**ACTION ITEM**
Take the lines below between the one holding "T55, label: Server -> Tooling" and the one holding "LWGG-109, status: 待评审 -> 处理中", inclusive, and copy them exactly. Add nothing.

**DATA SHOWN**
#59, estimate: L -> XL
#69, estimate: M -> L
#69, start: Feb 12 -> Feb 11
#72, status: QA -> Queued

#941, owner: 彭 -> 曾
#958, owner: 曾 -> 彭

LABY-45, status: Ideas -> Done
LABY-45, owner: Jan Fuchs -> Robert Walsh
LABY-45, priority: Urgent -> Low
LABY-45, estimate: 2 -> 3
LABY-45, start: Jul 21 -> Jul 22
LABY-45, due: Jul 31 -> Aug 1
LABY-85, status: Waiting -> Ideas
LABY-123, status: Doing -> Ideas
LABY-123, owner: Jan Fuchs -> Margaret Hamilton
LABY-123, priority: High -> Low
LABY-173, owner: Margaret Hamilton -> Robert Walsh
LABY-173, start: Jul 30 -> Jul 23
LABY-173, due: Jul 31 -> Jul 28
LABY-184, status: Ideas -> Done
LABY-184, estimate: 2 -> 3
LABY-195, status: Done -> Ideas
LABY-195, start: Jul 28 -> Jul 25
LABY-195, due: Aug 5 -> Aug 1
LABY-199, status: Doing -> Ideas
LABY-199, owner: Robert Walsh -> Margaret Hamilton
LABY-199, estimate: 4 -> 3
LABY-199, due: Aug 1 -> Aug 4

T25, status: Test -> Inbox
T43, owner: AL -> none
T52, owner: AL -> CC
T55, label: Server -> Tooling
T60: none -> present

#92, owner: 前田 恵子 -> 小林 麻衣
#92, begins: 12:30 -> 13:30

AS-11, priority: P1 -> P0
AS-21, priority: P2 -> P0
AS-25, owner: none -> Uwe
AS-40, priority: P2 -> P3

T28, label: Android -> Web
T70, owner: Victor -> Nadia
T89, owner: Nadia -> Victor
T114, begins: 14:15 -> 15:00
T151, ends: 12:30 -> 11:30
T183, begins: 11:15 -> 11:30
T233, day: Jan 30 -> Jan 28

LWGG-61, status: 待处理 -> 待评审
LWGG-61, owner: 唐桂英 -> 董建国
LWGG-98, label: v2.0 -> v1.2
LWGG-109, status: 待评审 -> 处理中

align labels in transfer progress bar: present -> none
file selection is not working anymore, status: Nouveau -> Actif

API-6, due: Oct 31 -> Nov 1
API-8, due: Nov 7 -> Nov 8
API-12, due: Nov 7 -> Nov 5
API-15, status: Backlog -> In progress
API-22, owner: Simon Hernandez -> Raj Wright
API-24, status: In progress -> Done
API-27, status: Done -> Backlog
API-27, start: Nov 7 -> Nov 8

**ANSWER**
T55, label: Server -> Tooling
T60: none -> present

#92, owner: 前田 恵子 -> 小林 麻衣
#92, begins: 12:30 -> 13:30

AS-11, priority: P1 -> P0
AS-21, priority: P2 -> P0
AS-25, owner: none -> Uwe
AS-40, priority: P2 -> P3

T28, label: Android -> Web
T70, owner: Victor -> Nadia
T89, owner: Nadia -> Victor
T114, begins: 14:15 -> 15:00
T151, ends: 12:30 -> 11:30
T183, begins: 11:15 -> 11:30
T233, day: Jan 30 -> Jan 28

LWGG-61, status: 待处理 -> 待评审
LWGG-61, owner: 唐桂英 -> 董建国
LWGG-98, label: v2.0 -> v1.2
LWGG-109, status: 待评审 -> 处理中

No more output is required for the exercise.